Saint Alexander, Founder of the Monastery of the “Unsleeping Ones,” was born in Asia and received his education at Constantinople. He spent some time in military service but, sensing a call to other service, he left the world and accepted monastic tonsure in one of the Syrian wilderness monasteries near Antioch, under the guidance of igumen Elias. He spent four years in strict obedience and monastic effort, after which he received from the igumen blessing to dwell in the desert. Going into the wilderness, the monk took with him nothing from the monastery, except the Gospel. The monk then struggled in the desert for seven years. Afterwards, the Lord summoned him to preach to pagans.
The saint converted to Christ the local city ruler named Rabul, who afterwards was consecrated a bishop and for 30 years occupied the bishop’s cathedra of the city of Edessa. Together with Rabul all the local inhabitants accepted Baptism, and before receiving the sacrament they burned their idols in the city square. Having confirmed the newly-converted in the Faith, Saint Alexander again went into the desert, where by chance he came upon a cave of robbers. Unafraid of the danger that threatened him, he preached the Gospel to them and urged them to repent. In fact, all the robbers did repent. They accepted holy Baptism, and they transformed their cave into a monastery, where they dwelt in prayer and penitence. Saint Alexander appointed an igumen for them, gave them a monastic rule, and he himself resettled still farther in the desert.
For several years he lived in complete solitude. But even there lovers of solitude began to flock to the monk. A monastery emerged, numbering 400 monks. Desiring at this monastery to establish uninterrupted praise to the Lord, the monk prayed for three years, that the Creator would reveal to him His will, and having then received the revelation, he initiated at the monastery the following order: all the monks were divided into 24 watches of prayer. Changing shifts each hour, day and night they sang in two choirs the Psalms of David, interrupting this only for the times of the divine services. The monastery received the name “ the Unsleeping Ones,” because the monks sang praise to God throughout the day and night.
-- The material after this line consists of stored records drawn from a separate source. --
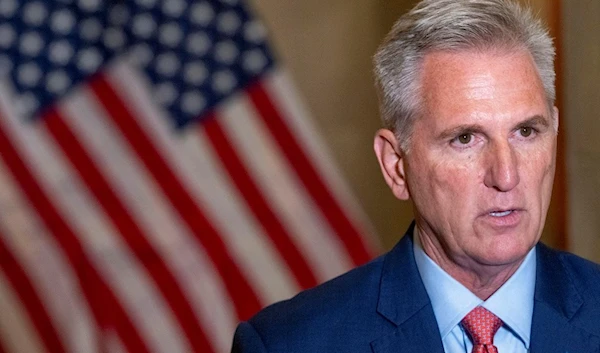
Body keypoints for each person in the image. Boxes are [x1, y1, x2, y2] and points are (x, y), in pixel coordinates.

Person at [231, 0, 600, 352]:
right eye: (465, 139)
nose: (505, 175)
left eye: (526, 132)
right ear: (396, 165)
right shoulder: (290, 344)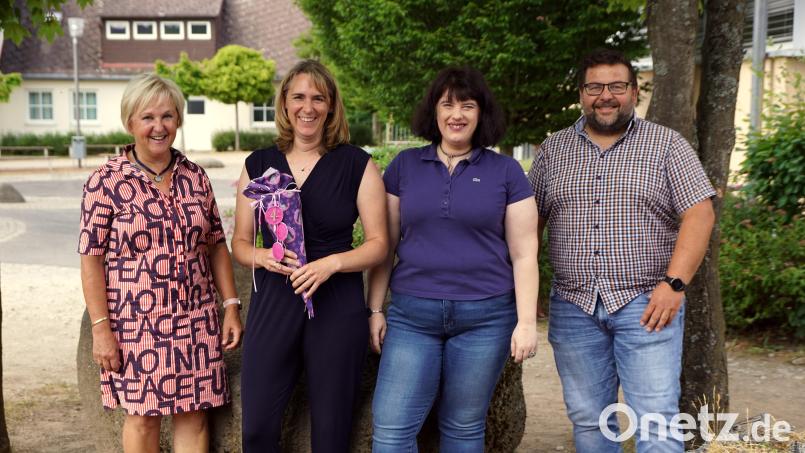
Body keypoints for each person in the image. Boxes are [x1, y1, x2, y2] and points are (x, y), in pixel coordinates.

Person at [528, 48, 716, 453]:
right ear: (581, 92)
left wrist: (675, 284)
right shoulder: (553, 151)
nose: (606, 96)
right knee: (590, 422)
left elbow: (699, 215)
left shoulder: (667, 145)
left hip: (647, 304)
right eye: (595, 86)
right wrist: (531, 289)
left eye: (617, 86)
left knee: (656, 421)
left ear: (633, 91)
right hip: (574, 305)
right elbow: (529, 225)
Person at [369, 67, 539, 452]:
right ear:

Saint Alexander guided the monastery on the Euphrates for twelve years. Afterwards, leaving one of his disciples, the experienced Elder Trophimus as its igumen, he set out with some chosen brethren through the cities bordering on Persia, preaching the Gospel among the pagans. After this missionary journeying, Saint Alexander lived with his monks for a certain while at Antioch. There he built a church for the city-dwellers, and a home for the sick and homeless with the money that charitable Antiochians put at his disposal. However, through the intrigues of the jealous, Saint Alexander was compelled to move to Constantinople.
Here he founded a new monastery, in which he also initiated a monastic rule of “unceasing vigilance.” Saint Alexander and his monks suffered at Constantinople under the Nestorian heretics, enduring beatings and imprisonment. After this, when the storm of unrest abated, Saint Alexander spent the last days of his life at the Constantinople monastery he founded. He died in extreme old age in about the year 430, after 50 years of incessant monastic effort. He is also commemorated on February 23.